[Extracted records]
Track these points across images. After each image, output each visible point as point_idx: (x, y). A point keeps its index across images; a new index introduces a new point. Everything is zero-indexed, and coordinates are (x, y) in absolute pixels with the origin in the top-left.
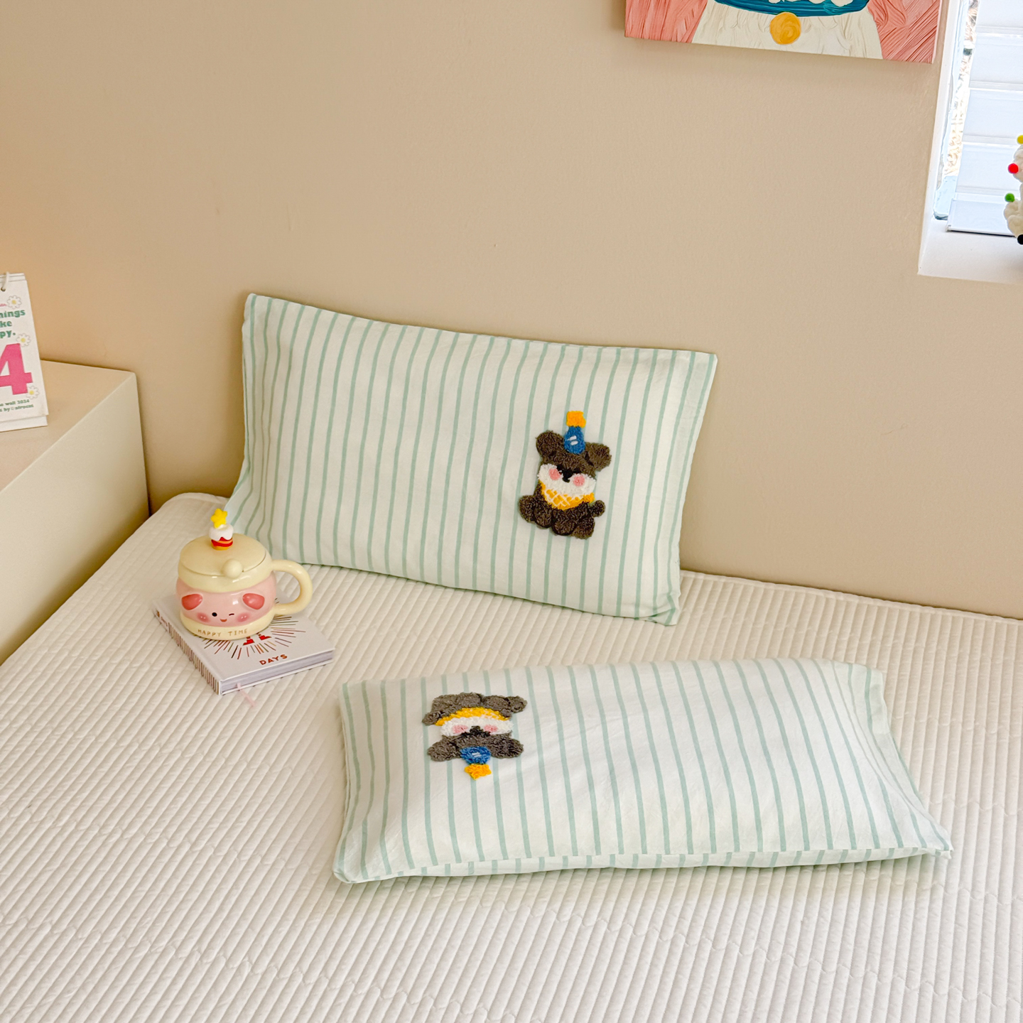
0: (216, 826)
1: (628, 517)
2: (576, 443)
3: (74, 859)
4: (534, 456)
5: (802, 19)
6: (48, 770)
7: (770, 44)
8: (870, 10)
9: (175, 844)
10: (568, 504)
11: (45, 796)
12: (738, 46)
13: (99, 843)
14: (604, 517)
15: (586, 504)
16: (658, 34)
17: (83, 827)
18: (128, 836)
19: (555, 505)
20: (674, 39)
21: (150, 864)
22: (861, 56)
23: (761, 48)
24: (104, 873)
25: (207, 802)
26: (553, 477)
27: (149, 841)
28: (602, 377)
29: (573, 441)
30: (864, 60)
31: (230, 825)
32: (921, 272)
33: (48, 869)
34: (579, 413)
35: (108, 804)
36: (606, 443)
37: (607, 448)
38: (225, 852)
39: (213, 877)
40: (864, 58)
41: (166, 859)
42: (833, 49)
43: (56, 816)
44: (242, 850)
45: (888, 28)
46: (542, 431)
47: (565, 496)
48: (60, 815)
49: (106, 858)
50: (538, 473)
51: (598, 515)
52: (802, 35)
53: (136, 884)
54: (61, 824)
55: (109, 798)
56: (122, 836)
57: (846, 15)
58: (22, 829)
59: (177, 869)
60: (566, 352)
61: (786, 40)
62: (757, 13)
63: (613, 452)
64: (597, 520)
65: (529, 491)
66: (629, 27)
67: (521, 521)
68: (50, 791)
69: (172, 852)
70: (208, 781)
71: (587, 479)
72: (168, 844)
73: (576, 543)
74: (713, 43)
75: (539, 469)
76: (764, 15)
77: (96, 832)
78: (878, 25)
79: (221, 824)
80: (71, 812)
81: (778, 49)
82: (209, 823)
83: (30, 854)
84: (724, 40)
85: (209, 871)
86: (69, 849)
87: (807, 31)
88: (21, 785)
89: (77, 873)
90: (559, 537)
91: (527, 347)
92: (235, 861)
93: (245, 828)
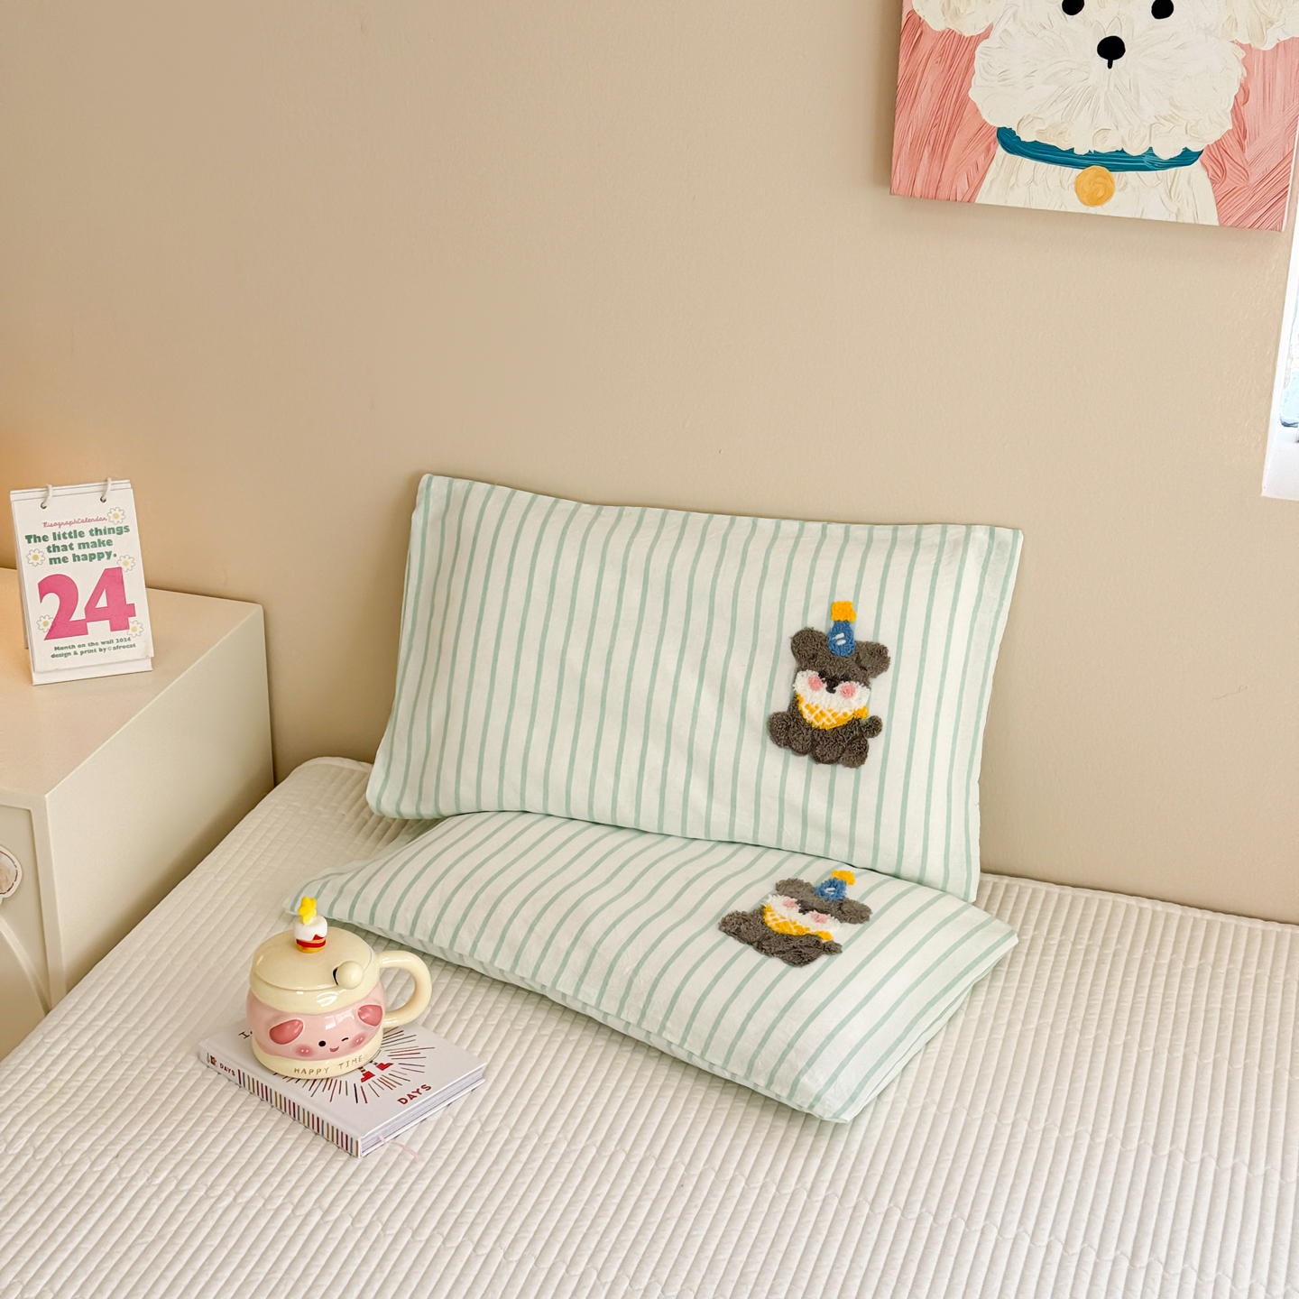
0: (356, 1188)
1: (912, 739)
2: (844, 642)
3: (174, 1228)
4: (788, 661)
5: (1115, 175)
6: (141, 1113)
7: (1074, 205)
8: (1202, 163)
9: (303, 1211)
10: (834, 721)
11: (138, 1146)
12: (1034, 207)
13: (205, 1207)
14: (881, 737)
15: (858, 720)
16: (932, 193)
17: (186, 1187)
18: (243, 1200)
19: (816, 724)
20: (952, 198)
21: (270, 1239)
22: (1192, 222)
23: (1062, 210)
24: (212, 1249)
26: (814, 687)
27: (269, 1207)
28: (876, 561)
29: (840, 640)
30: (1195, 228)
31: (372, 1187)
32: (1265, 493)
33: (140, 1241)
34: (847, 604)
35: (217, 1159)
36: (882, 641)
37: (885, 648)
38: (366, 1223)
39: (351, 1255)
40: (1195, 225)
41: (291, 1231)
42: (1156, 212)
43: (151, 1171)
44: (388, 1220)
45: (1226, 187)
46: (798, 627)
47: (830, 711)
48: (157, 1170)
49: (213, 1228)
50: (794, 682)
51: (873, 735)
52: (1116, 194)
53: (253, 1264)
54: (158, 1181)
55: (219, 1151)
56: (235, 1199)
57: (1173, 169)
58: (108, 1187)
59: (304, 1246)
60: (828, 532)
61: (1096, 201)
62: (1058, 167)
63: (892, 654)
64: (871, 741)
65: (782, 705)
66: (895, 183)
67: (771, 746)
68: (145, 1139)
69: (299, 1221)
71: (859, 689)
72: (293, 1211)
73: (844, 774)
74: (1003, 204)
75: (795, 678)
76: (1068, 170)
77: (202, 1193)
78: (1213, 182)
79: (361, 1186)
80: (171, 1167)
81: (1085, 212)
82: (347, 1184)
83: (118, 1220)
84: (1016, 200)
85: (345, 1248)
86: (167, 1216)
87: (1123, 189)
88: (107, 1131)
89: (177, 1248)
90: (821, 765)
91: (778, 527)
92: (379, 1235)
93: (392, 1191)
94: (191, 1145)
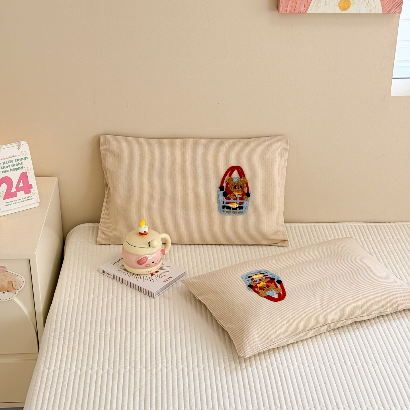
7: (338, 11)
9: (180, 368)
16: (293, 11)
20: (299, 12)
22: (375, 13)
25: (180, 348)
27: (169, 369)
30: (376, 15)
32: (391, 94)
35: (140, 358)
42: (363, 11)
45: (385, 1)
52: (351, 6)
61: (345, 9)
66: (281, 9)
70: (174, 340)
72: (177, 369)
74: (315, 13)
80: (129, 364)
81: (341, 13)
82: (187, 357)
84: (320, 11)
87: (353, 5)
94: (129, 356)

**Instructions for the task:** Give back, exactly and with nothing added, the lines from the line with "87: (807, 31)" through the final line of the data, both included; leave pictures out.

**Solution to this exercise:**
87: (807, 31)
88: (21, 785)
89: (77, 873)
90: (559, 537)
91: (527, 347)
92: (235, 861)
93: (245, 828)
0: (356, 1188)
1: (912, 739)
2: (844, 642)
3: (174, 1228)
4: (788, 661)
5: (1115, 175)
6: (141, 1113)
7: (1074, 205)
8: (1202, 163)
9: (303, 1211)
10: (834, 721)
11: (138, 1146)
12: (1034, 207)
13: (205, 1207)
14: (881, 737)
15: (858, 720)
16: (932, 193)
17: (186, 1187)
18: (243, 1200)
19: (816, 724)
20: (952, 198)
21: (270, 1239)
22: (1192, 222)
23: (1062, 210)
24: (212, 1249)
26: (814, 687)
27: (269, 1207)
28: (876, 561)
29: (840, 640)
30: (1195, 228)
31: (372, 1187)
32: (1265, 493)
33: (140, 1241)
34: (847, 604)
35: (217, 1159)
36: (882, 641)
37: (885, 648)
38: (366, 1223)
39: (351, 1255)
40: (1195, 225)
41: (291, 1231)
42: (1156, 212)
43: (151, 1171)
44: (388, 1220)
45: (1226, 187)
46: (798, 627)
47: (830, 711)
48: (157, 1170)
49: (213, 1228)
50: (794, 682)
51: (873, 735)
52: (1116, 194)
53: (253, 1264)
54: (158, 1181)
55: (219, 1151)
56: (235, 1199)
57: (1173, 169)
58: (108, 1187)
59: (304, 1246)
60: (828, 532)
61: (1096, 201)
62: (1058, 167)
63: (892, 654)
64: (871, 741)
65: (782, 705)
66: (895, 183)
67: (771, 746)
68: (145, 1139)
69: (299, 1221)
71: (859, 689)
72: (293, 1211)
73: (844, 774)
74: (1003, 204)
75: (795, 678)
76: (1068, 170)
77: (202, 1193)
78: (1213, 182)
79: (361, 1186)
80: (171, 1167)
81: (1085, 212)
82: (347, 1184)
83: (118, 1220)
84: (1016, 200)
85: (345, 1248)
86: (167, 1216)
87: (1123, 189)
88: (107, 1131)
89: (177, 1248)
90: (821, 765)
91: (778, 527)
92: (379, 1235)
93: (392, 1191)
94: (191, 1145)
7: (338, 11)
9: (180, 368)
16: (293, 11)
20: (299, 12)
22: (375, 13)
25: (180, 348)
27: (169, 369)
30: (376, 15)
32: (391, 94)
35: (140, 358)
42: (363, 11)
45: (385, 1)
52: (351, 6)
61: (345, 9)
66: (281, 9)
70: (174, 340)
72: (177, 369)
74: (315, 13)
80: (129, 364)
81: (341, 13)
82: (187, 357)
84: (320, 11)
87: (353, 5)
94: (129, 356)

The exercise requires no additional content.